• _Excerpt_:
Paddle Into the Past

Posted on November 28, 2013


(TOFINO, B.C.) – There’s something magical about paddling the waterways surrounding Tofino in a 1,000-year-old red cedar log that has been transformed into a dugout canoe.

Paddling in a traditional canoe with a Native cultural guide at T’ashii Paddle School is a remarkable experience available to Tofino visitors.

It’s more than a scenic paddling trip through some of the most spectacular landscape in Canada. The journey also offers a rich exploration into the ancient Aboriginal culture of the Nuu-chah-nulth People, who have inhabited the region for thousands of years.

We arrive at Jamie’s Dock in Tofino on a foggy summer morning to embark on a four-hour journey through the Tla-o-qui-aht Tribal Park with our guide Tsimka Martin, whose father Joe Martin is a renowned local canoe carver.

• _Exercise requirements_:
[1] Translate this sentence from the Tofino paddling article into French: "Paddling in a traditional canoe with a Native cultural guide at T’ashii Paddle School is a remarkable experience available to Tofino visitors."
[2] In one to three sentences, explain why the Tofino paddling article calls the trip more than a scenic paddling outing.
[3] Answer these questions from the Tofino paddling article.
(a) How old is the red cedar log that has been transformed into a dugout canoe?
(b) Where does the group arrive to begin the journey?
(c) Who is the guide's father, and what is he known for?

• _Stored data_:

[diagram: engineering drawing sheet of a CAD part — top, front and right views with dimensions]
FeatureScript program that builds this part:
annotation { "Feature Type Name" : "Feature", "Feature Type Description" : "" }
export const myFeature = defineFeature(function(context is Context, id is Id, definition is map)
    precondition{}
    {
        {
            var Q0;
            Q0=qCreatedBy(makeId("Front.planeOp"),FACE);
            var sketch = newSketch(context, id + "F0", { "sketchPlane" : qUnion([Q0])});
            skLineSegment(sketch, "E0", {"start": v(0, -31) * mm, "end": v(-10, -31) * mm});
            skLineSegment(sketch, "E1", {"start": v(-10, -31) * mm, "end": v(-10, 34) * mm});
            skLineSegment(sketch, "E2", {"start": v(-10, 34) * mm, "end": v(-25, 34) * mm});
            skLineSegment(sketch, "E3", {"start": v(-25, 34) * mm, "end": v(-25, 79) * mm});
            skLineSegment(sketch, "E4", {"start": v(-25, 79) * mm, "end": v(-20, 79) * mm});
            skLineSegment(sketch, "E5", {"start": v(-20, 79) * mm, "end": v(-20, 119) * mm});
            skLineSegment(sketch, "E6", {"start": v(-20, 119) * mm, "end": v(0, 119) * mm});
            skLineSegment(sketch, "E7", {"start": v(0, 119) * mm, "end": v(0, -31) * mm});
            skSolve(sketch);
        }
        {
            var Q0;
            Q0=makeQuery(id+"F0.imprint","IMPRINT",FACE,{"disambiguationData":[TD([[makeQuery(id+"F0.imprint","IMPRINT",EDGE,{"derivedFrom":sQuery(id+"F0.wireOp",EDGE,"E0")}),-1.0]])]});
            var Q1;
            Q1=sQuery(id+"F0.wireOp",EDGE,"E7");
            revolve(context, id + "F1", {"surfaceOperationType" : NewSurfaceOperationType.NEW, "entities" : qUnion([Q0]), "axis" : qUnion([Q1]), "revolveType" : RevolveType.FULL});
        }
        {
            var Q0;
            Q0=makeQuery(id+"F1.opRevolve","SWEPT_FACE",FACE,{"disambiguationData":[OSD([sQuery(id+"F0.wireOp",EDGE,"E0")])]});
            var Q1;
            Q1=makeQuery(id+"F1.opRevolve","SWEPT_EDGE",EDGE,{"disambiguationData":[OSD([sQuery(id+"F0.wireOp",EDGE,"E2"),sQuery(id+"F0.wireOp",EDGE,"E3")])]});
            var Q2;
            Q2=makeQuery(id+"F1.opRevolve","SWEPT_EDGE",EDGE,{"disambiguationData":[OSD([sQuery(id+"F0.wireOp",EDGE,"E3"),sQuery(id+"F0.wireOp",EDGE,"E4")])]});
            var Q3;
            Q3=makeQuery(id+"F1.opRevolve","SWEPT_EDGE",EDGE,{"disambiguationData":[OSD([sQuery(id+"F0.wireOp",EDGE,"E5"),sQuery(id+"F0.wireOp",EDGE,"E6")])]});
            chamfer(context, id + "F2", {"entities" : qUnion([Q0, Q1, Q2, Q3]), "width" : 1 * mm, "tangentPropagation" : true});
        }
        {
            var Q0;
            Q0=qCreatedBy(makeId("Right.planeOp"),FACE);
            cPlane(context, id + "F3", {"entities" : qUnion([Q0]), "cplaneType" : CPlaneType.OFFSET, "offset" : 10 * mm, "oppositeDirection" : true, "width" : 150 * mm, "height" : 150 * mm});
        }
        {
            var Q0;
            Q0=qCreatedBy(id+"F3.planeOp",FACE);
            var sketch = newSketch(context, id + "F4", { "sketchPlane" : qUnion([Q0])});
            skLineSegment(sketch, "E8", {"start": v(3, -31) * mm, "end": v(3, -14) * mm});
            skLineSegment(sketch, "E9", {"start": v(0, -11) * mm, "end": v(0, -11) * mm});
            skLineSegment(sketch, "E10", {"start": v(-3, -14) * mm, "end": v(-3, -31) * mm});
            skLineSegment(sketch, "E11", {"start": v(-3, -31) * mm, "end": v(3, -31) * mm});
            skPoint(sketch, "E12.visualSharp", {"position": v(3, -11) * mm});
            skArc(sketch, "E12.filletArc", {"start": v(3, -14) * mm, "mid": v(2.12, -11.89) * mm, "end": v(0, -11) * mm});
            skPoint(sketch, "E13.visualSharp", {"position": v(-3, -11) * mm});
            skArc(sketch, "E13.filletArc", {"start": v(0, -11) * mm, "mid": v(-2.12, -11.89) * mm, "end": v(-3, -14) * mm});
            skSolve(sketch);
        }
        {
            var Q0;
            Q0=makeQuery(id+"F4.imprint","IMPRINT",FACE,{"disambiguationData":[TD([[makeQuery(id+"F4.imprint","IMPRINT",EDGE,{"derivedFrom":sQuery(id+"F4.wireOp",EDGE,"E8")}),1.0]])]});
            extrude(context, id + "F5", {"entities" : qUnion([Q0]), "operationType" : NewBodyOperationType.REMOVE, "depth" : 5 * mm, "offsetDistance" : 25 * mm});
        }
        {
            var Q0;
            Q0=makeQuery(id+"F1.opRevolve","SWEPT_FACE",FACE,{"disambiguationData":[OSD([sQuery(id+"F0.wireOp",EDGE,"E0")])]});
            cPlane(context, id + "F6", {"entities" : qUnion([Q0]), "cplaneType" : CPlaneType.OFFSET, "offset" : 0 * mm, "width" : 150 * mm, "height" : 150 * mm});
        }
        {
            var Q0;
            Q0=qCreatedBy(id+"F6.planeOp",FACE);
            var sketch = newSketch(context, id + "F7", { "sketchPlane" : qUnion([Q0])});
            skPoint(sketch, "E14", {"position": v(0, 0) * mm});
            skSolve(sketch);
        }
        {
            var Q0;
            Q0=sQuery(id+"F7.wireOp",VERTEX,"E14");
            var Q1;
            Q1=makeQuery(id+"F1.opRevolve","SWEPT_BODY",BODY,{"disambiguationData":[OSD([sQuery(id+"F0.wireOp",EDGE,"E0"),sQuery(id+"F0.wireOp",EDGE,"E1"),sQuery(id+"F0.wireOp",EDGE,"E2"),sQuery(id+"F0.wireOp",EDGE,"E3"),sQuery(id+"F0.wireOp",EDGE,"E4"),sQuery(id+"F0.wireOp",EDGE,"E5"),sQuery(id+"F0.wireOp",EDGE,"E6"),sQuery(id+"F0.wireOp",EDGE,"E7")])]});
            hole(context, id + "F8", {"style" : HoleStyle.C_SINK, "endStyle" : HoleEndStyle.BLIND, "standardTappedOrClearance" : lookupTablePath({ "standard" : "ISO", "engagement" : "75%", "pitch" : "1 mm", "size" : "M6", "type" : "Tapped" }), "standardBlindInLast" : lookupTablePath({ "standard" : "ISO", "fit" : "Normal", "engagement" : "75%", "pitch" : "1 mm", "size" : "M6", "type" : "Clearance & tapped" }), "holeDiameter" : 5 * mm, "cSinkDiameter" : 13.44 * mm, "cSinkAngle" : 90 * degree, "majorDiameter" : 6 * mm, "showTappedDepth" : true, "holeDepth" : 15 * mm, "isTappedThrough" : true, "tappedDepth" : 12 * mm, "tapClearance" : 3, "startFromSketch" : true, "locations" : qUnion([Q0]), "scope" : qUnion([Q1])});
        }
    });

• _Responses in order_:
[1] Pagayer dans un canot traditionnel avec un guide culturel autochtone à la T’ashii Paddle School est une expérience remarquable qui s’offre aux visiteurs de Tofino.

[2] The journey also offers a rich exploration of the ancient Aboriginal culture of the Nuu-chah-nulth People, who have inhabited the region for thousands of years.

[3]
(a) It is 1,000 years old.
(b) At Jamie’s Dock in Tofino.
(c) Joe Martin, a renowned local canoe carver.